Starting at the first line, copy the data below through to the end, exactly.

The records Block Start

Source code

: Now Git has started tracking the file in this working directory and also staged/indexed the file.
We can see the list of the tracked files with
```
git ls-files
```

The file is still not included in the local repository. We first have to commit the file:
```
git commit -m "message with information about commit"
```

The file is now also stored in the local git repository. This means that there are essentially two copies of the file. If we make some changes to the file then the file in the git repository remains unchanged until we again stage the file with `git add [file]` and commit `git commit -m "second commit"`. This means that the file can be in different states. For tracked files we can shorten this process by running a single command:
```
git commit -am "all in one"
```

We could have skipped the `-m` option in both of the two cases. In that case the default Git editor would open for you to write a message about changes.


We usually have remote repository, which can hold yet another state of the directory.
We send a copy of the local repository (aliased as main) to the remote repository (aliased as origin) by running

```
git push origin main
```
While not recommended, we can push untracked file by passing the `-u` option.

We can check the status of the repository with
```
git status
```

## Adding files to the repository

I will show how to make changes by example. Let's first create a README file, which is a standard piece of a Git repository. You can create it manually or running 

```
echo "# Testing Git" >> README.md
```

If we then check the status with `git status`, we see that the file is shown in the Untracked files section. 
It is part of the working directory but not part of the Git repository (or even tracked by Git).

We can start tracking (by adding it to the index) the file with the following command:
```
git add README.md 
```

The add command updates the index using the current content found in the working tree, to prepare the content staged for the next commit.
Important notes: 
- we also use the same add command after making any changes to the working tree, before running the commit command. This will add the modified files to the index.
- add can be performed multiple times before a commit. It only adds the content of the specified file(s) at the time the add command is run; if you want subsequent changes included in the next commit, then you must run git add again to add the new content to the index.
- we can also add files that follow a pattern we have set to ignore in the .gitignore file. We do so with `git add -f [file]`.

The records Block End

Response =
Source code

: Now Git has started tracking the file in this working directory and also staged/indexed the file.
We can see the list of the tracked files with
```
git ls-files
```

The file is still not included in the local repository. We first have to commit the file:
```
git commit -m "message with information about commit"
```

The file is now also stored in the local git repository. This means that there are essentially two copies of the file. If we make some changes to the file then the file in the git repository remains unchanged until we again stage the file with `git add [file]` and commit `git commit -m "second commit"`. This means that the file can be in different states. For tracked files we can shorten this process by running a single command:
```
git commit -am "all in one"
```

We could have skipped the `-m` option in both of the two cases. In that case the default Git editor would open for you to write a message about changes.


We usually have remote repository, which can hold yet another state of the directory.
We send a copy of the local repository (aliased as main) to the remote repository (aliased as origin) by running

```
git push origin main
```
While not recommended, we can push untracked file by passing the `-u` option.

We can check the status of the repository with
```
git status
```

## Adding files to the repository

I will show how to make changes by example. Let's first create a README file, which is a standard piece of a Git repository. You can create it manually or running 

```
echo "# Testing Git" >> README.md
```

If we then check the status with `git status`, we see that the file is shown in the Untracked files section. 
It is part of the working directory but not part of the Git repository (or even tracked by Git).

We can start tracking (by adding it to the index) the file with the following command:
```
git add README.md 
```

The add command updates the index using the current content found in the working tree, to prepare the content staged for the next commit.
Important notes: 
- we also use the same add command after making any changes to the working tree, before running the commit command. This will add the modified files to the index.
- add can be performed multiple times before a commit. It only adds the content of the specified file(s) at the time the add command is run; if you want subsequent changes included in the next commit, then you must run git add again to add the new content to the index.
- we can also add files that follow a pattern we have set to ignore in the .gitignore file. We do so with `git add -f [file]`.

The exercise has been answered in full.